Intra-African Textile Trade Represents a Major Untapped Opportunity
A third major signal emerging from Biashara was the growing recognition that intra-African textile trade may represent one of the continent’s largest underutilized industrial opportunities.
Despite Africa’s substantial cotton production base and expanding apparel demand, regional textile sourcing remains relatively limited. Many African economies continue to export raw cotton while simultaneously importing large volumes of yarns, fabrics, and finished apparel from outside the continent. This disconnect reinforces fragmented value chains and limits the continent’s ability to retain industrial value domestically and regionally.
The discussions at Biashara highlighted the structural inefficiencies embedded within this model. Africa possesses many of the raw materials required for textile manufacturing, yet much of the higher-value transformation continues to occur externally. This pattern limits opportunities for employment generation, industrial upgrading, technology transfer, and manufacturing scale development across the region.
Importantly, the issue extends beyond trade balances alone. Fragmented sourcing systems weaken industrial resilience and reduce opportunities for coordinated specialization across regional markets. Cotton-producing economies remain weakly connected to textile-processing systems, while garment manufacturers frequently operate within externally anchored supply chains dependent on imported intermediate inputs.
The emerging AfCFTA framework positions regional integration as a mechanism for correcting these structural disconnects. Under more coordinated regional systems, different African economies could potentially specialize across complementary production stages while participating within broader integrated manufacturing ecosystems. Cotton production, spinning, weaving, dyeing, finishing, garment assembly, logistics services, and export systems could increasingly operate through regional industrial corridors rather than isolated national structures.
This possibility is becoming strategically more important as global sourcing systems evolve. International buyers are increasingly prioritizing supply chain resilience, diversification, regionalization, and sourcing flexibility.
Under these conditions, stronger intra-African production integration could improve competitiveness by reducing dependence on distant external supply systems while shortening sourcing timelines and improving regional supply chain responsiveness.
The discussions also reinforced the importance of industrial scale.

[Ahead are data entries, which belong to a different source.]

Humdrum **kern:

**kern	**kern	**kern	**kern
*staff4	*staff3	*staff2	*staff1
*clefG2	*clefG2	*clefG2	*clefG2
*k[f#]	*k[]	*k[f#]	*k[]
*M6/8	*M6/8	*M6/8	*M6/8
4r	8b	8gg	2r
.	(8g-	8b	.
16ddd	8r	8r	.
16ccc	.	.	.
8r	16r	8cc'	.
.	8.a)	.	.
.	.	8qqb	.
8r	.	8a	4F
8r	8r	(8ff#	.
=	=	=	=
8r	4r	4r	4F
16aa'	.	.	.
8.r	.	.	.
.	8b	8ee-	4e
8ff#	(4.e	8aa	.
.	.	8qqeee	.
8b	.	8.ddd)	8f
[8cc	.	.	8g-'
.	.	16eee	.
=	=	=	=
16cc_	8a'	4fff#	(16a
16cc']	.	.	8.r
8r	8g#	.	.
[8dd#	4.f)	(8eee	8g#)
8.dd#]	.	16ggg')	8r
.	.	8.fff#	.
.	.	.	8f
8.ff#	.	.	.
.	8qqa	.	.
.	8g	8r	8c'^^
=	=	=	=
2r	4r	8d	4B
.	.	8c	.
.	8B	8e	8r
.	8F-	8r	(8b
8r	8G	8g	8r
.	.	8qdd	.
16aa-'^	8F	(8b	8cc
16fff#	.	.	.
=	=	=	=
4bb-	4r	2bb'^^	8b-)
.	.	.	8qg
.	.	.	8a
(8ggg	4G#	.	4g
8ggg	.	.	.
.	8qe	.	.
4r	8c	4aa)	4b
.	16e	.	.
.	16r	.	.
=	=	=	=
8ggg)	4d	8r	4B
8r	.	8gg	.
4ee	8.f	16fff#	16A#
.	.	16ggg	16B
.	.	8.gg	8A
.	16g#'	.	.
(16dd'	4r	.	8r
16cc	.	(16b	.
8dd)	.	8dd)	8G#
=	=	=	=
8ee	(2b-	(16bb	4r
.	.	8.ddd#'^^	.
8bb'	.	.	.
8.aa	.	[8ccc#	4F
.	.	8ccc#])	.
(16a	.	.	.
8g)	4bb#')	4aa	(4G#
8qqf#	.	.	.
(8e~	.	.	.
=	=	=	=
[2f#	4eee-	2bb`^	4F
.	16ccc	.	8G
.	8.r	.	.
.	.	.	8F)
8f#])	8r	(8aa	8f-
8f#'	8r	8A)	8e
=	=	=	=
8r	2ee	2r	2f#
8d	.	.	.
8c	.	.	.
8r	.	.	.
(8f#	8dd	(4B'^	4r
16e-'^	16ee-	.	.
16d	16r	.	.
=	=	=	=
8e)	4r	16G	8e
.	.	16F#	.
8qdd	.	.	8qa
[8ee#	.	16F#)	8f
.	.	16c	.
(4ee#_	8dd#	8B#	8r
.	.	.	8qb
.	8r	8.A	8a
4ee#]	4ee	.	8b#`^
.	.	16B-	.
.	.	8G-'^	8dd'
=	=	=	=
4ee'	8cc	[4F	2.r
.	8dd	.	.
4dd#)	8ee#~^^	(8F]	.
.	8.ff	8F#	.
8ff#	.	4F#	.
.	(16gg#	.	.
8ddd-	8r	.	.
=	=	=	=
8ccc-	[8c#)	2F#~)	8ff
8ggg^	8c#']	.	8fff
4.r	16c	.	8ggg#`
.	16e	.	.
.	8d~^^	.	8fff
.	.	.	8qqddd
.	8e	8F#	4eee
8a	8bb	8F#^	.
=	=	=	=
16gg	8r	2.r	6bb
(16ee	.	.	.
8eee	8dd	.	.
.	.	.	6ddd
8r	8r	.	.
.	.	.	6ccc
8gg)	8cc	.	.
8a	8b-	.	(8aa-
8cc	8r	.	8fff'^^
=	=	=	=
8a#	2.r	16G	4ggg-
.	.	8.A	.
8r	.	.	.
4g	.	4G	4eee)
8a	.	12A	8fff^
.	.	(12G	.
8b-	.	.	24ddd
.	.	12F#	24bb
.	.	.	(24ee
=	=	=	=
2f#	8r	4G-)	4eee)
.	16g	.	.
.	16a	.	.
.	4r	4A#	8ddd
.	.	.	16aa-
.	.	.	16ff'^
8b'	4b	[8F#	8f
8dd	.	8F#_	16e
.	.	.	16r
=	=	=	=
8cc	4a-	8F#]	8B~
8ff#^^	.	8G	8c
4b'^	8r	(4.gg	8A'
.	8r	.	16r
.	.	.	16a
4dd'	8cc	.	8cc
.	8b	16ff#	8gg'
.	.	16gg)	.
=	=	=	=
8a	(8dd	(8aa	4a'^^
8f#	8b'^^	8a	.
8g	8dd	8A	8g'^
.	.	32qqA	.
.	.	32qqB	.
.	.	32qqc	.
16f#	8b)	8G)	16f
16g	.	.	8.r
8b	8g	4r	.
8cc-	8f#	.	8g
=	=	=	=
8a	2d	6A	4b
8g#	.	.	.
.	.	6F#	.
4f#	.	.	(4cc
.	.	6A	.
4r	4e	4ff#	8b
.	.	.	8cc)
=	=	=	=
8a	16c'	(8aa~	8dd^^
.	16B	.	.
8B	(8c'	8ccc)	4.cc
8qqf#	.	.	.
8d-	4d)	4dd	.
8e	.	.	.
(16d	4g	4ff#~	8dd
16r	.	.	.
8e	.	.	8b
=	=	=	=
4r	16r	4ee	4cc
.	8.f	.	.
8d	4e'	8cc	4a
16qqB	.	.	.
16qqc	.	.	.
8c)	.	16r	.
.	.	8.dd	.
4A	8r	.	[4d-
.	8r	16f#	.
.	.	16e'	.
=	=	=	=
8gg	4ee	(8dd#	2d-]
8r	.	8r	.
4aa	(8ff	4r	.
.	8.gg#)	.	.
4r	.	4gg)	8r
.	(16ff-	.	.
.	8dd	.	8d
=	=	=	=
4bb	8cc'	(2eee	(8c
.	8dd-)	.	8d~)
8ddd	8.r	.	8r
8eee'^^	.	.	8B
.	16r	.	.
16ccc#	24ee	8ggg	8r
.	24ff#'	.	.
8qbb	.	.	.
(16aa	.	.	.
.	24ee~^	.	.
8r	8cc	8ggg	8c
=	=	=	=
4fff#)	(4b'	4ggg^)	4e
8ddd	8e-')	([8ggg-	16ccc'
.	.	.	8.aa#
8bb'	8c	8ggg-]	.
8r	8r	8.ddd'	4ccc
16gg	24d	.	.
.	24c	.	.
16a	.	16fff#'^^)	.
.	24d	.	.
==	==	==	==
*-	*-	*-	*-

Many African national markets remain relatively small when viewed independently, limiting the viability of large-scale textile manufacturing investments. Regional integration therefore becomes essential not only for increasing trade volumes, but for creating sufficiently large industrial ecosystems capable of supporting competitive manufacturing scale.
However, the discussions also acknowledged that unlocking this opportunity requires more than trade agreements alone. Several structural barriers continue to constrain intra-African CTA trade, including logistics inefficiencies, non-harmonized standards, customs delays, infrastructure gaps, limited textile manufacturing depth, and weak regional production coordination.
The broader implication is that future competitiveness may depend on whether Africa can transition from fragmented import-dependent sourcing structures toward coordinated regional manufacturing systems capable of retaining greater industrial value within the continent itself.
Africa’s next major textile growth opportunity may therefore emerge not only from external exports, but from building stronger industrial trade linkages within Africa itself.